I totally agree with Gingersmom. I wouldn't have let this little one go home  I love chocolates & that pup looks cute enough to eat 

None of mine have bonded more with each other than their human family, they would all rather sit with one of us at the end of the day than cuddle with each other. 

Bella still has a few rumblings at the others as if she wishes she was an only fur child, but hey my oldest daughter feels that way about her siblings too lol!


----------



## rudy's gal (May 8, 2011)

Another vid, ignore my annoying voice lol


----------



## Gingersmom (Mar 12, 2009)

ummmm...and is this your way of saying...Here's Tinkerbella... our newest chi?


----------



## Clementine (Jun 28, 2011)

Definitely, so glad to meet the newest member of your pack  I do agree that little Tinkerbell is the most adorable and so sweet. My Chi bonded to our boxer mix, but she adores my husband and I. Two dogs just complete our life. I love Jade with all my heart and Ein just brings a joy and exuberance that completes our family. She also has Jade to get out some of her puppy crazy, which we LOVE. 

From the way Rudy interacted with the puppies, I think he and Tinkerbell will get along great. Good for you for staying away from the adorable little stand-offish girl. That WOULD cause problems, but Tink looks very sweet and friendly.


----------



## svdreamer (Feb 20, 2010)

rudy's gal said:


> I will say I think a lot of my worry comes from here:
> 
> My family and I had a schipperke named Boo for many years growing up, and when she was 7 we introduced a rescue silky terrier into the mix (2 years old) and they fought constantly. It was awful.
> 
> I just don't want that to happen again  I know it's different with a puppy but still.


A schipperke is a very scrappy dog, territorial and ready to fight. And a terrier is, well, a terrier, another breed that is willing to fight. Chis love to be in a pack with other chis. I have living proof of that. 6 males, 5 females and they get all along great.


----------

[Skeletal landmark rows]
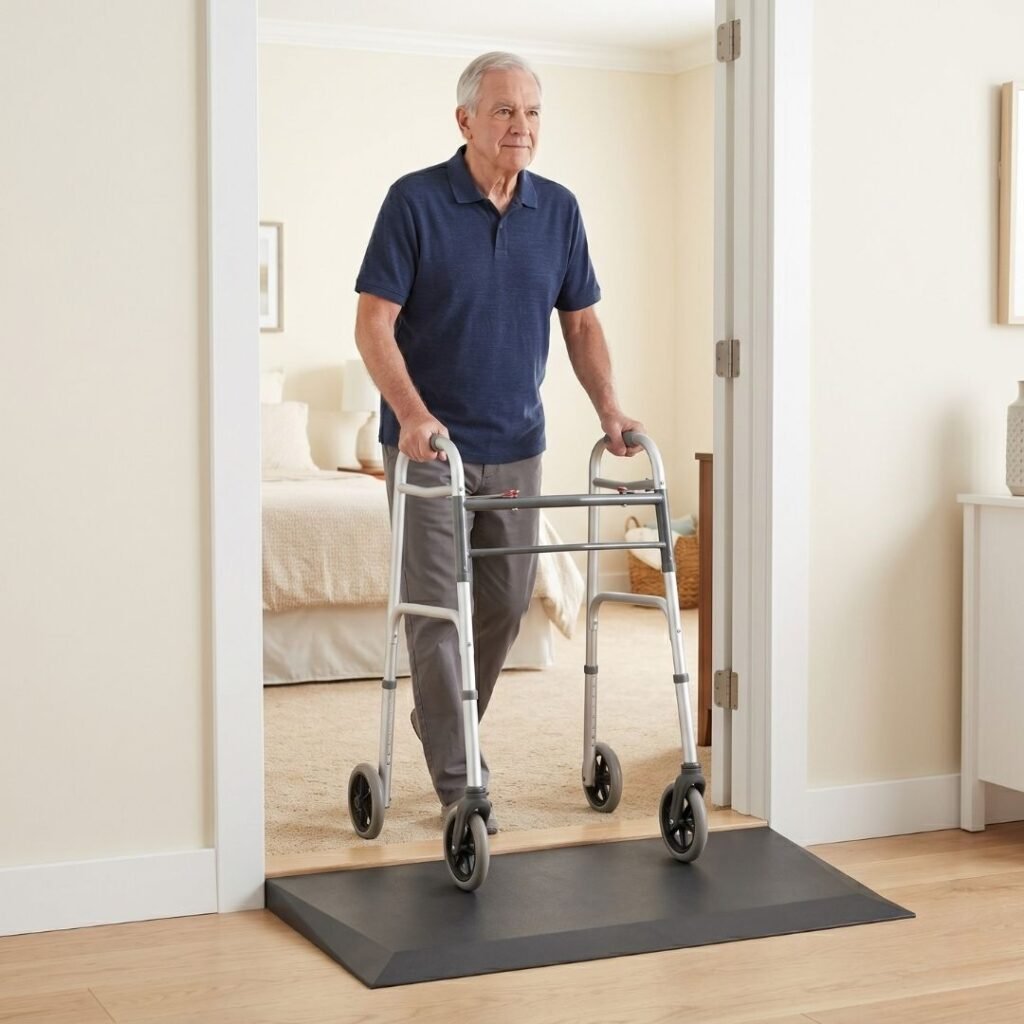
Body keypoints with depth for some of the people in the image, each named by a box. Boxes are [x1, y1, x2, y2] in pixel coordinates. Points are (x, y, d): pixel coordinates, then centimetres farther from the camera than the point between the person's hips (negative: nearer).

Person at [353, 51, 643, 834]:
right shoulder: (415, 201, -11)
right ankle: (460, 782, 4)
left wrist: (610, 410, -4)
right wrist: (413, 414, -27)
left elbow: (581, 322, 9)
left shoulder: (558, 210, 3)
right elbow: (374, 325, -14)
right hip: (429, 446, -5)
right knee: (436, 609, -3)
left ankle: (442, 725, 36)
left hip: (516, 447, 5)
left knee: (507, 604, 12)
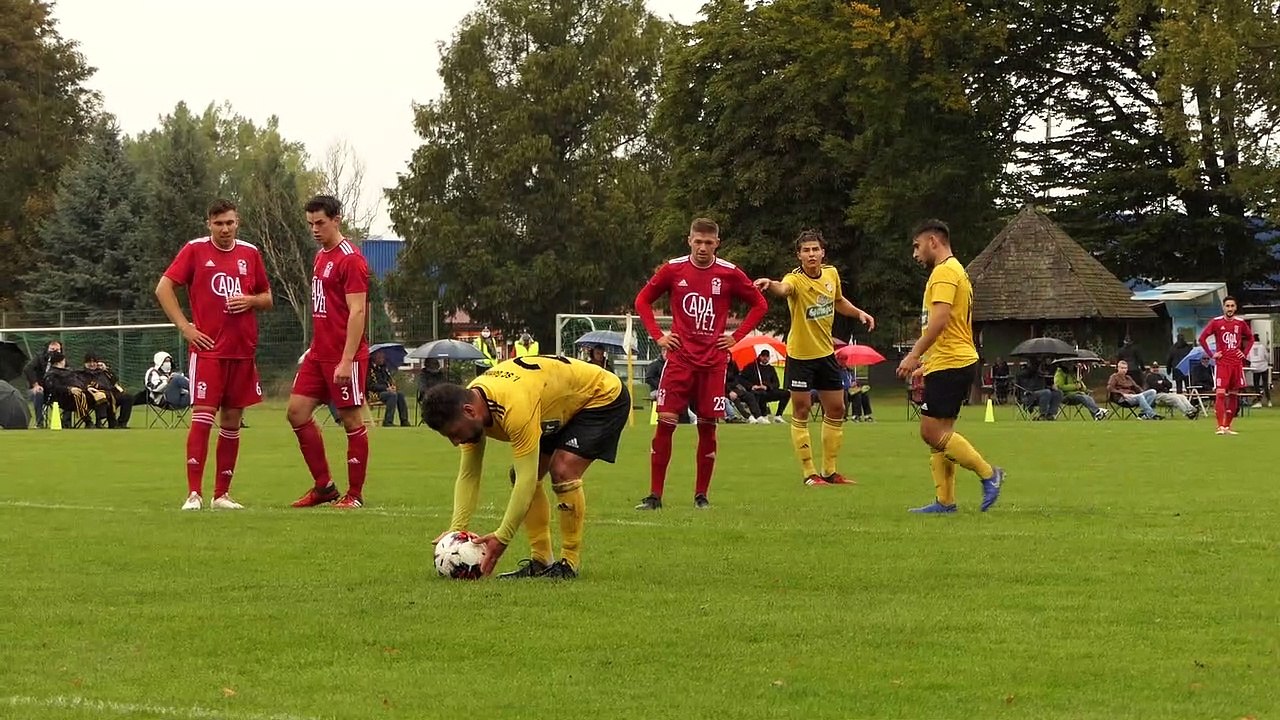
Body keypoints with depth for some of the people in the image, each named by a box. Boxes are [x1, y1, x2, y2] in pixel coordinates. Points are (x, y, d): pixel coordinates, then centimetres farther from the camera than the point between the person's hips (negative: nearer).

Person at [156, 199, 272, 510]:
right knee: (202, 417, -12)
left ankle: (222, 494, 12)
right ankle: (194, 494, -12)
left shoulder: (250, 253, 11)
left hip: (243, 350, 4)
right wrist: (185, 327, -7)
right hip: (208, 348, -4)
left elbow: (267, 298, 19)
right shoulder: (195, 250, 0)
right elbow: (163, 289, -1)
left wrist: (250, 301, -4)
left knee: (232, 421, 6)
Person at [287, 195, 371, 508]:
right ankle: (324, 486, 13)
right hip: (319, 352, 9)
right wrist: (314, 348, 19)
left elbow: (357, 312, -17)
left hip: (345, 355, -9)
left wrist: (346, 361, -22)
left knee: (351, 420, -1)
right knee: (297, 412, 5)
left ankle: (355, 494, 6)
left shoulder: (351, 259, -12)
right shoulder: (321, 256, 15)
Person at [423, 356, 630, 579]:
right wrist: (455, 531, -16)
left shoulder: (515, 408, -40)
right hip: (565, 407, 9)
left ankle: (571, 564, -14)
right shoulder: (471, 402, -13)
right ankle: (541, 562, 6)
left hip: (604, 397, -9)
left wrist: (501, 538, -35)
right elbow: (468, 475, -7)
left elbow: (527, 479, -38)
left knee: (563, 471, -25)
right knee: (519, 475, 0)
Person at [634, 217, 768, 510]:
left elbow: (760, 305, 11)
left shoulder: (730, 274, 0)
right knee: (665, 423, -8)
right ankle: (654, 495, -4)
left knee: (707, 427, 1)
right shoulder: (672, 269, 1)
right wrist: (657, 335, 3)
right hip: (680, 359, 0)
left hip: (713, 362, 0)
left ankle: (701, 495, 12)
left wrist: (737, 336, 3)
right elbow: (642, 301, 13)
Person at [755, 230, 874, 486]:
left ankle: (830, 472, 23)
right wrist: (770, 284, -68)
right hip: (800, 355, -6)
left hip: (826, 353, 6)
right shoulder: (796, 279, -19)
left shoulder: (831, 274, 0)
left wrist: (859, 313, 5)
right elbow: (783, 288, -45)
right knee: (801, 412, -2)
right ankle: (809, 474, 7)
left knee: (836, 411, 11)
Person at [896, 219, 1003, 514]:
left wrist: (915, 354, -21)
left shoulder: (944, 272, -10)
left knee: (933, 431, -12)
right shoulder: (956, 271, 23)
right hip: (956, 362, 11)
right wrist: (927, 363, 26)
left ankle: (988, 473, -8)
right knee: (939, 433, 8)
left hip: (949, 364, -11)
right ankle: (945, 501, 6)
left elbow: (939, 319, -22)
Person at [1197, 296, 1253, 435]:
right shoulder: (1216, 322, -3)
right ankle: (1220, 427, -15)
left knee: (1234, 395, 6)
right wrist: (1211, 354, -6)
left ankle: (1227, 426, 13)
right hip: (1222, 363, -4)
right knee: (1220, 393, -13)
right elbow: (1202, 338, -1)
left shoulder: (1240, 323, 7)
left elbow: (1250, 338, 21)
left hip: (1237, 363, 4)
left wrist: (1245, 353, 8)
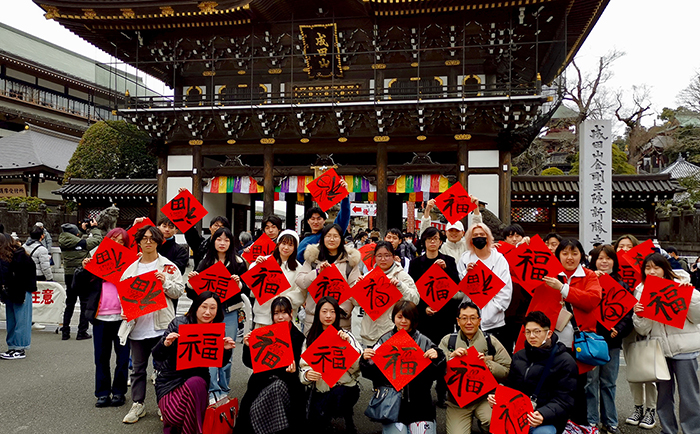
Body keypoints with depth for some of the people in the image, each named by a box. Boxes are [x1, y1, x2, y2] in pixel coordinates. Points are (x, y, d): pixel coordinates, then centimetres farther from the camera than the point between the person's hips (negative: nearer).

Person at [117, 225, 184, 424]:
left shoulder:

__Task description__: According to the forum thread, how many male and female dogs does svdreamer have?

__Output of the task__: Six males and five females.